The note I kept circling was simple: get more plays by removing friction before asking anyone to care. Clean the master. Make the DJ edit. Put the hook where a tired listener can find it. Check the beatgrid. Compress the cover image. Send a link that opens fast.

None of these tools rescued a weak idea, and I would not pretend they did. They did make good ideas easier to test, share and remember. That is enough for one release cycle. Try this in your next session: bounce three versions before you promote anything, then send the one that fits the listener instead of the one that flatters the producer.

Get more plays — Quick Recap

The fastest way to lock in get more plays is to internalise the workflow above and repeat it on every project. Start small: pick one technique from this get more plays guide, apply it to your next session, and audit the result against a reference track.

Treat get more plays as a habit, not a one-off — the producers who consistently nail get more plays are the ones who run the same checks on every track. That’s the difference between a clean, club-ready master and a track that sounds great at home but falls apart on a real system.

In a real studio session, get more plays comes down to the order in which you make decisions: reference first, gain stage second, then the creative work. Producers who treat get more plays as a checklist instead of a vibe end up shipping more tracks.

Most producers and DJs undervalue get more plays because the wins are invisible until the track plays back on a real system. Bake get more plays into your template and the next ten projects benefit automatically.

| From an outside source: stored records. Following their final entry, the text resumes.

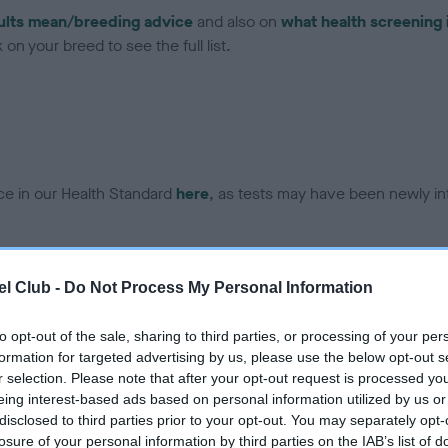
ults mean/breeding advice
and also on
what health screening 
on your breed to see the full list.
ce in our Health Standard
here
, as tests may have been newly in
DNA - EF - No Record Held
l Club -
Do Not Process My Personal Information
ecorded on our system to
Our records indicate this he
contact the owner to
meet The Kennel Club Healt
to opt-out of the sale, sharing to third parties, or processing of your per
confirm if it has been obtai
formation for targeted advertising by us, please use the below opt-out s
r selection. Please note that after your opt-out request is processed y
eing interest-based ads based on personal information utilized by us or
disclosed to third parties prior to your opt-out. You may separately opt-
losure of your personal information by third parties on the IAB’s list of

When you struggle with get more plays, the fix is rarely a new plugin. Loop a problem section, A/B against a reference, and isolate which element is breaking your get more plays.

Treat get more plays as a craft, not a chore. The producers releasing on the biggest labels lock get more plays in early so they can spend their energy on melody and arrangement instead of fighting the mix.

Document your get more plays process — even a short note in the project file. Future-you will rebuild the same get more plays win in half the time.

If get more plays sounds great in headphones but bad in the car, you have a translation problem, not a creative one. The get more plays tweaks above are designed to survive every system.

Schedule a recurring get more plays pass on every project: same checklist, same reference tracks. Repeating get more plays drills is what separates a consistent producer from a lucky one.

Ultimately, get more plays is a craft you compound. Every project you finish raises the floor of your next attempt at get more plays, which is why shipping consistently matters more than chasing perfection.